Friday, August 21, 2009

Sucessful Marriage

A couple weeks ago, I went to see the movie Julie and Julia. I was less than enchanted with the storyline about the woman cooking through the cookbook (although it did inspire me to create a blog with some theme and, you know, get a book deal and make millions...but that is less-than-likely to happen), but I was very taken by the marriage between Julia Child and her husband, Paul. Aside from being an adorable couple (which I attribute in part to their real-life partnership and in part to the magic of Hollywood and amazing actors), they were just so functional together, which was quite nice to see. No doom and gloom and discord for them. Thank you for the change of pace, Hollywood.
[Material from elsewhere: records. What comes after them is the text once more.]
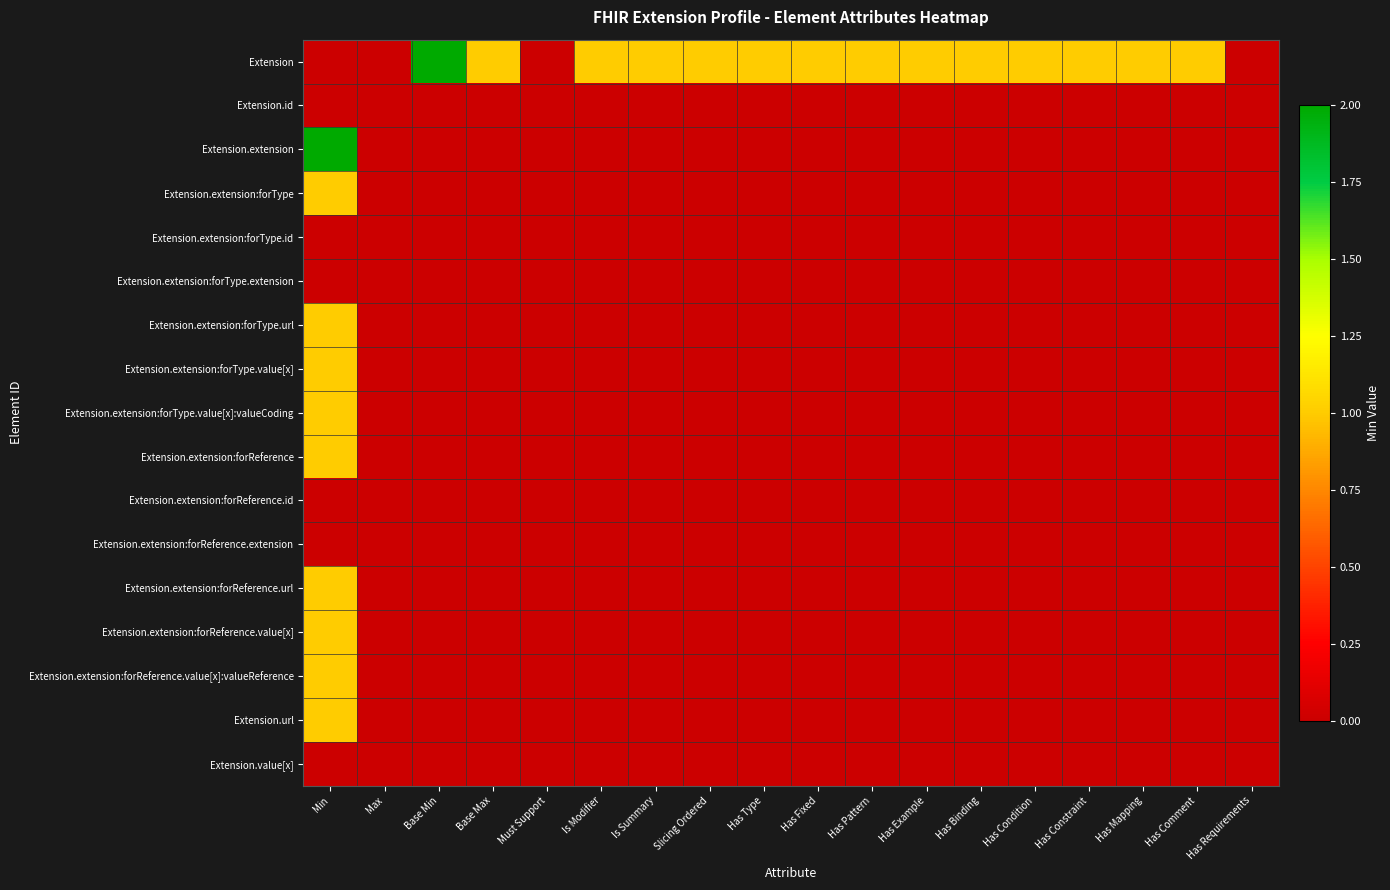

Reading left to right, what are all the values shown in this chart?

Extension: Min=0	Max=0	Base Min=2	Base Max=1	Must Support=0	Is Modifier=1	Is Summary=1	Slicing Ordered=1	Has Type=1	Has Fixed=1	Has Pattern=1	Has Example=1	Has Binding=1	Has Condition=1	Has Constraint=1	Has Mapping=1	Has Comment=1	Has Requirements=0
Extension.id: Min=0	Max=0	Base Min=0	Base Max=0	Must Support=0	Is Modifier=0	Is Summary=0	Slicing Ordered=0	Has Type=0	Has Fixed=0	Has Pattern=0	Has Example=0	Has Binding=0	Has Condition=0	Has Constraint=0	Has Mapping=0	Has Comment=0	Has Requirements=0
Extension.extension: Min=2	Max=0	Base Min=0	Base Max=0	Must Support=0	Is Modifier=0	Is Summary=0	Slicing Ordered=0	Has Type=0	Has Fixed=0	Has Pattern=0	Has Example=0	Has Binding=0	Has Condition=0	Has Constraint=0	Has Mapping=0	Has Comment=0	Has Requirements=0
Extension.extension:forType: Min=1	Max=0	Base Min=0	Base Max=0	Must Support=0	Is Modifier=0	Is Summary=0	Slicing Ordered=0	Has Type=0	Has Fixed=0	Has Pattern=0	Has Example=0	Has Binding=0	Has Condition=0	Has Constraint=0	Has Mapping=0	Has Comment=0	Has Requirements=0
Extension.extension:forType.id: Min=0	Max=0	Base Min=0	Base Max=0	Must Support=0	Is Modifier=0	Is Summary=0	Slicing Ordered=0	Has Type=0	Has Fixed=0	Has Pattern=0	Has Example=0	Has Binding=0	Has Condition=0	Has Constraint=0	Has Mapping=0	Has Comment=0	Has Requirements=0
Extension.extension:forType.extension: Min=0	Max=0	Base Min=0	Base Max=0	Must Support=0	Is Modifier=0	Is Summary=0	Slicing Ordered=0	Has Type=0	Has Fixed=0	Has Pattern=0	Has Example=0	Has Binding=0	Has Condition=0	Has Constraint=0	Has Mapping=0	Has Comment=0	Has Requirements=0
Extension.extension:forType.url: Min=1	Max=0	Base Min=0	Base Max=0	Must Support=0	Is Modifier=0	Is Summary=0	Slicing Ordered=0	Has Type=0	Has Fixed=0	Has Pattern=0	Has Example=0	Has Binding=0	Has Condition=0	Has Constraint=0	Has Mapping=0	Has Comment=0	Has Requirements=0
Extension.extension:forType.value[x]: Min=1	Max=0	Base Min=0	Base Max=0	Must Support=0	Is Modifier=0	Is Summary=0	Slicing Ordered=0	Has Type=0	Has Fixed=0	Has Pattern=0	Has Example=0	Has Binding=0	Has Condition=0	Has Constraint=0	Has Mapping=0	Has Comment=0	Has Requirements=0
Extension.extension:forType.value[x]:valueCoding: Min=1	Max=0	Base Min=0	Base Max=0	Must Support=0	Is Modifier=0	Is Summary=0	Slicing Ordered=0	Has Type=0	Has Fixed=0	Has Pattern=0	Has Example=0	Has Binding=0	Has Condition=0	Has Constraint=0	Has Mapping=0	Has Comment=0	Has Requirements=0
Extension.extension:forReference: Min=1	Max=0	Base Min=0	Base Max=0	Must Support=0	Is Modifier=0	Is Summary=0	Slicing Ordered=0	Has Type=0	Has Fixed=0	Has Pattern=0	Has Example=0	Has Binding=0	Has Condition=0	Has Constraint=0	Has Mapping=0	Has Comment=0	Has Requirements=0
Extension.extension:forReference.id: Min=0	Max=0	Base Min=0	Base Max=0	Must Support=0	Is Modifier=0	Is Summary=0	Slicing Ordered=0	Has Type=0	Has Fixed=0	Has Pattern=0	Has Example=0	Has Binding=0	Has Condition=0	Has Constraint=0	Has Mapping=0	Has Comment=0	Has Requirements=0
Extension.extension:forReference.extension: Min=0	Max=0	Base Min=0	Base Max=0	Must Support=0	Is Modifier=0	Is Summary=0	Slicing Ordered=0	Has Type=0	Has Fixed=0	Has Pattern=0	Has Example=0	Has Binding=0	Has Condition=0	Has Constraint=0	Has Mapping=0	Has Comment=0	Has Requirements=0
Extension.extension:forReference.url: Min=1	Max=0	Base Min=0	Base Max=0	Must Support=0	Is Modifier=0	Is Summary=0	Slicing Ordered=0	Has Type=0	Has Fixed=0	Has Pattern=0	Has Example=0	Has Binding=0	Has Condition=0	Has Constraint=0	Has Mapping=0	Has Comment=0	Has Requirements=0
Extension.extension:forReference.value[x]: Min=1	Max=0	Base Min=0	Base Max=0	Must Support=0	Is Modifier=0	Is Summary=0	Slicing Ordered=0	Has Type=0	Has Fixed=0	Has Pattern=0	Has Example=0	Has Binding=0	Has Condition=0	Has Constraint=0	Has Mapping=0	Has Comment=0	Has Requirements=0
Extension.extension:forReference.value[x]:valueReference: Min=1	Max=0	Base Min=0	Base Max=0	Must Support=0	Is Modifier=0	Is Summary=0	Slicing Ordered=0	Has Type=0	Has Fixed=0	Has Pattern=0	Has Example=0	Has Binding=0	Has Condition=0	Has Constraint=0	Has Mapping=0	Has Comment=0	Has Requirements=0
Extension.url: Min=1	Max=0	Base Min=0	Base Max=0	Must Support=0	Is Modifier=0	Is Summary=0	Slicing Ordered=0	Has Type=0	Has Fixed=0	Has Pattern=0	Has Example=0	Has Binding=0	Has Condition=0	Has Constraint=0	Has Mapping=0	Has Comment=0	Has Requirements=0
Extension.value[x]: Min=0	Max=0	Base Min=0	Base Max=0	Must Support=0	Is Modifier=0	Is Summary=0	Slicing Ordered=0	Has Type=0	Has Fixed=0	Has Pattern=0	Has Example=0	Has Binding=0	Has Condition=0	Has Constraint=0	Has Mapping=0	Has Comment=0	Has Requirements=0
Now, I've always been very pragmatic about marriage, even before I was a married woman myself. I have never been under the illusion that marriage is a cakewalk or that there won't be tough times. I subscribe to the philosophy that marriage involves a choice every day; that you wake up every morning and recommit to your spouse, regardless of the feelings or happiness or frustrations that are a part of the current nuptial milieu. I admit to stealing this philosophy from the movie "Keeping the Faith," but it seems sound advice. I think that recognizing this as a philosophy BEFORE I got married allowed me the chance to really commit to the decision I was making the day I got married. It wasn't a whim, it wasn't all romance and hearts a-flutter, it was me committing to choose marriage each day of my life. I know it sounds ridiculously pragmatic and void of emotion, but this frame of mind is, for me, a solid underpinning for a strong marriage.
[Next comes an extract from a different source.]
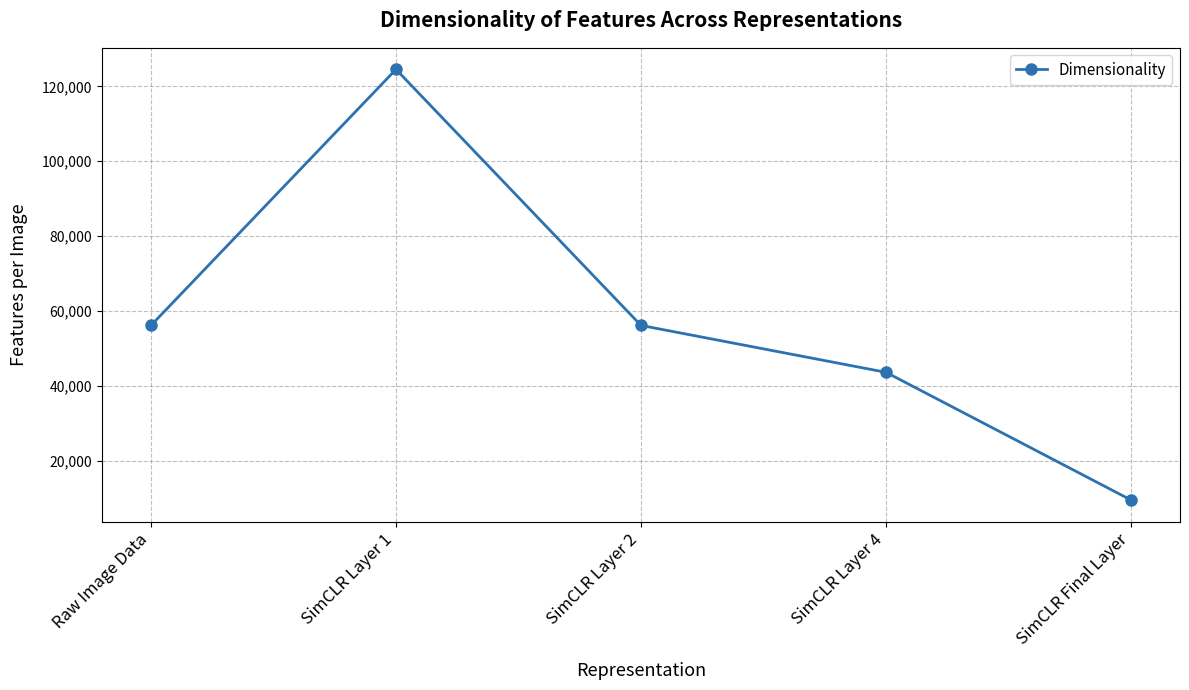

What is the difference between the values at SimCLR Layer 1 and SimCLR Final Layer?

115070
The beauty of my marriage thus far is that, along with this boring and practical undercurrent, married life has been fun! I genuinely enjoy being around Andy. We have fun, we laugh, we joke, we understand each others humor. We like to do the same things (well, some of the same things), and those things that we don't share as hobbies, we're tolerant of when the other partakes. In the movie, Julia and Paul seemed to similarly enjoy each other, even after several years of marriage, which was just so darn pleasant to see. I hope that as I grow older, and come into my own (in that hopeful, morphing and growing as one ages kind of way), Andy and I continue to enjoy one another, and have fun together. If we don't always, I'll continue to choose marriage, but I think that we'll be far happier if we're able to maintain the humorous and enjoyable connection we have now in our relative youth.